Turn the lines below into a numbered list, skipping any blank ones.
──────── DATA SHOWN ────────
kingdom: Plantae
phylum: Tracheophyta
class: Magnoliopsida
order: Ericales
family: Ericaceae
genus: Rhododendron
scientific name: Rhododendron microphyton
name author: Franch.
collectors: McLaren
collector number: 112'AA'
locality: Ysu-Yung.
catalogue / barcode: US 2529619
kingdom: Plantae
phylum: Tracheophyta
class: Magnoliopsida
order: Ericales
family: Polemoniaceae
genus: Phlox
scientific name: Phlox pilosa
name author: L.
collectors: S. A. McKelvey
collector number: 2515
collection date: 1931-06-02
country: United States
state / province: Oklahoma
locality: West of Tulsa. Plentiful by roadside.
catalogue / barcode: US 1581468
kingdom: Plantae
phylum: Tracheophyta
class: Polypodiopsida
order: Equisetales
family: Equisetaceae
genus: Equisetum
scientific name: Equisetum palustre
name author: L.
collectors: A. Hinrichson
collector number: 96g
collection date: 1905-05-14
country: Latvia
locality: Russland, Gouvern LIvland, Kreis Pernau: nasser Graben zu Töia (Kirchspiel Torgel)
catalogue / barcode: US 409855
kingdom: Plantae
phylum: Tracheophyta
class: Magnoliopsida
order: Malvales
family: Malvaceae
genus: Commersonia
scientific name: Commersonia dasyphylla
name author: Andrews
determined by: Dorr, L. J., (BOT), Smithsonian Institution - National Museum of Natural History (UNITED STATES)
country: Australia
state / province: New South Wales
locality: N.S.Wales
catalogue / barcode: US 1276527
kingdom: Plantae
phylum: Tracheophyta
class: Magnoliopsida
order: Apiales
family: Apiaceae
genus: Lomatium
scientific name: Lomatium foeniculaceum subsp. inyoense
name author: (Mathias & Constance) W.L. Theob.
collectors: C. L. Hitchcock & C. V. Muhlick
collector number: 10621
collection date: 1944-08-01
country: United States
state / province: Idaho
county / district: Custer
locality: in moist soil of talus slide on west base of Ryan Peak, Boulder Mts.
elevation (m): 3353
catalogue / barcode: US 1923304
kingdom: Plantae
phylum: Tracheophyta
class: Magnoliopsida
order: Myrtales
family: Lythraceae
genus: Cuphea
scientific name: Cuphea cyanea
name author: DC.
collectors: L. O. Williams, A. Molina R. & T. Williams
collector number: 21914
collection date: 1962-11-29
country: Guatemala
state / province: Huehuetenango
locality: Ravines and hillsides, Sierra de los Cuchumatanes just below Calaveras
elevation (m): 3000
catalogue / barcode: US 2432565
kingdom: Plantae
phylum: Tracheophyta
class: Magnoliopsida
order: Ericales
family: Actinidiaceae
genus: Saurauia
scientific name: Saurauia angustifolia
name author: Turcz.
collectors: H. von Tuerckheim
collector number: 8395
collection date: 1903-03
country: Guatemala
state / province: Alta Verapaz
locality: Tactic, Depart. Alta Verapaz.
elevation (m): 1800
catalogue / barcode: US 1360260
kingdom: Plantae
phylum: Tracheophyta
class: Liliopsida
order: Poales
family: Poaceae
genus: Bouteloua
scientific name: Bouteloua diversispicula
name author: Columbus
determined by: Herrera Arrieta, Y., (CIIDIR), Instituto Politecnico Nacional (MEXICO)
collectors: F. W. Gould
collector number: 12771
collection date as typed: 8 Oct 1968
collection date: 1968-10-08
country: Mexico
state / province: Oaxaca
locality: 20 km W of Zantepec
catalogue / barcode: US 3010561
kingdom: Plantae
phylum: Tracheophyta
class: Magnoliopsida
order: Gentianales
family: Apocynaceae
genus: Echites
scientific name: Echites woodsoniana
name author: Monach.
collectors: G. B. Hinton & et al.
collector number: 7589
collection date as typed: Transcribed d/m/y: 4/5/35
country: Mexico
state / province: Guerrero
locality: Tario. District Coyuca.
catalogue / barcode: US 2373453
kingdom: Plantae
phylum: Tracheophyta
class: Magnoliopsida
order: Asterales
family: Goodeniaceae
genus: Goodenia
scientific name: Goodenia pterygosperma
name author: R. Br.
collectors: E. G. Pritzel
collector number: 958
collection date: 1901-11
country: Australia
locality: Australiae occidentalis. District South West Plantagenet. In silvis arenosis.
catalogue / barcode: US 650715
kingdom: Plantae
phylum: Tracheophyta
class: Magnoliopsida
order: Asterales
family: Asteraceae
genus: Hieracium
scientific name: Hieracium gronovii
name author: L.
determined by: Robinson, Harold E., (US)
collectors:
────────
=== TASK ANSWER ===
1. kingdom: Plantae
2. phylum: Tracheophyta
3. class: Magnoliopsida
4. order: Ericales
5. family: Ericaceae
6. genus: Rhododendron
7. scientific name: Rhododendron microphyton
8. name author: Franch.
9. collectors: McLaren
10. collector number: 112'AA'
11. locality: Ysu-Yung.
12. catalogue / barcode: US 2529619
13. kingdom: Plantae
14. phylum: Tracheophyta
15. class: Magnoliopsida
16. order: Ericales
17. family: Polemoniaceae
18. genus: Phlox
19. scientific name: Phlox pilosa
20. name author: L.
21. collectors: S. A. McKelvey
22. collector number: 2515
23. collection date: 1931-06-02
24. country: United States
25. state / province: Oklahoma
26. locality: West of Tulsa. Plentiful by roadside.
27. catalogue / barcode: US 1581468
28. kingdom: Plantae
29. phylum: Tracheophyta
30. class: Polypodiopsida
31. order: Equisetales
32. family: Equisetaceae
33. genus: Equisetum
34. scientific name: Equisetum palustre
35. name author: L.
36. collectors: A. Hinrichson
37. collector number: 96g
38. collection date: 1905-05-14
39. country: Latvia
40. locality: Russland, Gouvern LIvland, Kreis Pernau: nasser Graben zu Töia (Kirchspiel Torgel)
41. catalogue / barcode: US 409855
42. kingdom: Plantae
43. phylum: Tracheophyta
44. class: Magnoliopsida
45. order: Malvales
46. family: Malvaceae
47. genus: Commersonia
48. scientific name: Commersonia dasyphylla
49. name author: Andrews
50. determined by: Dorr, L. J., (BOT), Smithsonian Institution - National Museum of Natural History (UNITED STATES)
51. country: Australia
52. state / province: New South Wales
53. locality: N.S.Wales
54. catalogue / barcode: US 1276527
55. kingdom: Plantae
56. phylum: Tracheophyta
57. class: Magnoliopsida
58. order: Apiales
59. family: Apiaceae
60. genus: Lomatium
61. scientific name: Lomatium foeniculaceum subsp. inyoense
62. name author: (Mathias & Constance) W.L. Theob.
63. collectors: C. L. Hitchcock & C. V. Muhlick
64. collector number: 10621
65. collection date: 1944-08-01
66. country: United States
67. state / province: Idaho
68. county / district: Custer
69. locality: in moist soil of talus slide on west base of Ryan Peak, Boulder Mts.
70. elevation (m): 3353
71. catalogue / barcode: US 1923304
72. kingdom: Plantae
73. phylum: Tracheophyta
74. class: Magnoliopsida
75. order: Myrtales
76. family: Lythraceae
77. genus: Cuphea
78. scientific name: Cuphea cyanea
79. name author: DC.
80. collectors: L. O. Williams, A. Molina R. & T. Williams
81. collector number: 21914
82. collection date: 1962-11-29
83. country: Guatemala
84. state / province: Huehuetenango
85. locality: Ravines and hillsides, Sierra de los Cuchumatanes just below Calaveras
86. elevation (m): 3000
87. catalogue / barcode: US 2432565
88. kingdom: Plantae
89. phylum: Tracheophyta
90. class: Magnoliopsida
91. order: Ericales
92. family: Actinidiaceae
93. genus: Saurauia
94. scientific name: Saurauia angustifolia
95. name author: Turcz.
96. collectors: H. von Tuerckheim
97. collector number: 8395
98. collection date: 1903-03
99. country: Guatemala
100. state / province: Alta Verapaz
101. locality: Tactic, Depart. Alta Verapaz.
102. elevation (m): 1800
103. catalogue / barcode: US 1360260
104. kingdom: Plantae
105. phylum: Tracheophyta
106. class: Liliopsida
107. order: Poales
108. family: Poaceae
109. genus: Bouteloua
110. scientific name: Bouteloua diversispicula
111. name author: Columbus
112. determined by: Herrera Arrieta, Y., (CIIDIR), Instituto Politecnico Nacional (MEXICO)
113. collectors: F. W. Gould
114. collector number: 12771
115. collection date as typed: 8 Oct 1968
116. collection date: 1968-10-08
117. country: Mexico
118. state / province: Oaxaca
119. locality: 20 km W of Zantepec
120. catalogue / barcode: US 3010561
121. kingdom: Plantae
122. phylum: Tracheophyta
123. class: Magnoliopsida
124. order: Gentianales
125. family: Apocynaceae
126. genus: Echites
127. scientific name: Echites woodsoniana
128. name author: Monach.
129. collectors: G. B. Hinton & et al.
130. collector number: 7589
131. collection date as typed: Transcribed d/m/y: 4/5/35
132. country: Mexico
133. state / province: Guerrero
134. locality: Tario. District Coyuca.
135. catalogue / barcode: US 2373453
136. kingdom: Plantae
137. phylum: Tracheophyta
138. class: Magnoliopsida
139. order: Asterales
140. family: Goodeniaceae
141. genus: Goodenia
142. scientific name: Goodenia pterygosperma
143. name author: R. Br.
144. collectors: E. G. Pritzel
145. collector number: 958
146. collection date: 1901-11
147. country: Australia
148. locality: Australiae occidentalis. District South West Plantagenet. In silvis arenosis.
149. catalogue / barcode: US 650715
150. kingdom: Plantae
151. phylum: Tracheophyta
152. class: Magnoliopsida
153. order: Asterales
154. family: Asteraceae
155. genus: Hieracium
156. scientific name: Hieracium gronovii
157. name author: L.
158. determined by: Robinson, Harold E., (US)
159. collectors:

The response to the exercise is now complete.